▶ THE TASK: Write out the entries exactly, pictures excluded.
* * * *
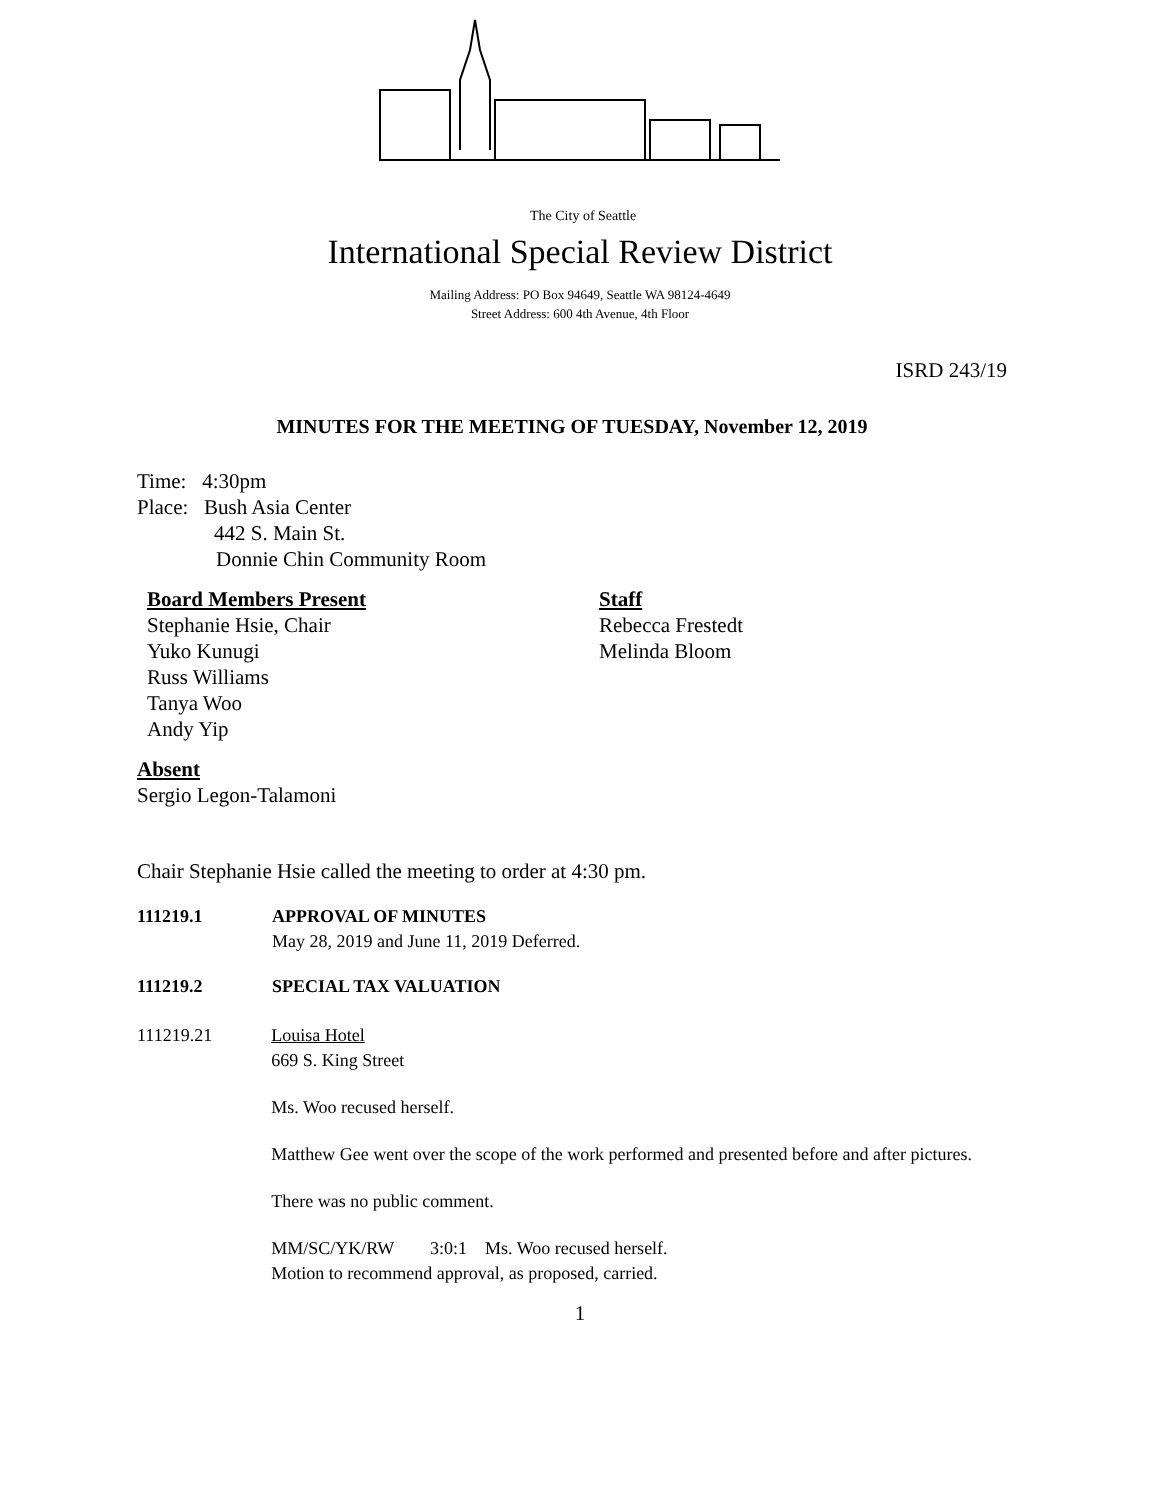The City of Seattle
International Special Review District
Mailing Address: PO Box 94649, Seattle WA 98124-4649
Street Address: 600 4th Avenue, 4th Floor
ISRD 243/19
MINUTES FOR THE MEETING OF TUESDAY, November 12, 2019
Time: 4:30pm
Place: Bush Asia Center
442 S. Main St.
Donnie Chin Community Room
Board Members Present
Stephanie Hsie, Chair
Yuko Kunugi
Russ Williams
Tanya Woo
Andy Yip
Staff
Rebecca Frestedt
Melinda Bloom
Absent
Sergio Legon-Talamoni
Chair Stephanie Hsie called the meeting to order at 4:30 pm.
111219.1 APPROVAL OF MINUTES
May 28, 2019 and June 11, 2019 Deferred.
111219.2 SPECIAL TAX VALUATION
111219.21 Louisa Hotel
669 S. King Street
Ms. Woo recused herself.
Matthew Gee went over the scope of the work performed and presented before and after pictures.
There was no public comment.
MM/SC/YK/RW 3:0:1 Ms. Woo recused herself.
Motion to recommend approval, as proposed, carried.
1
* * * *
▶ ANSWER SECTION:
The City of Seattle
International Special Review District
Mailing Address: PO Box 94649, Seattle WA 98124-4649
Street Address: 600 4th Avenue, 4th Floor
ISRD 243/19
MINUTES FOR THE MEETING OF TUESDAY, November 12, 2019
Time: 4:30pm
Place: Bush Asia Center
442 S. Main St.
Donnie Chin Community Room
Board Members Present
Stephanie Hsie, Chair
Yuko Kunugi
Russ Williams
Tanya Woo
Andy Yip
Staff
Rebecca Frestedt
Melinda Bloom
Absent
Sergio Legon-Talamoni
Chair Stephanie Hsie called the meeting to order at 4:30 pm.
111219.1 APPROVAL OF MINUTES
May 28, 2019 and June 11, 2019 Deferred.
111219.2 SPECIAL TAX VALUATION
111219.21 Louisa Hotel
669 S. King Street
Ms. Woo recused herself.
Matthew Gee went over the scope of the work performed and presented before and after pictures.
There was no public comment.
MM/SC/YK/RW 3:0:1 Ms. Woo recused herself.
Motion to recommend approval, as proposed, carried.
1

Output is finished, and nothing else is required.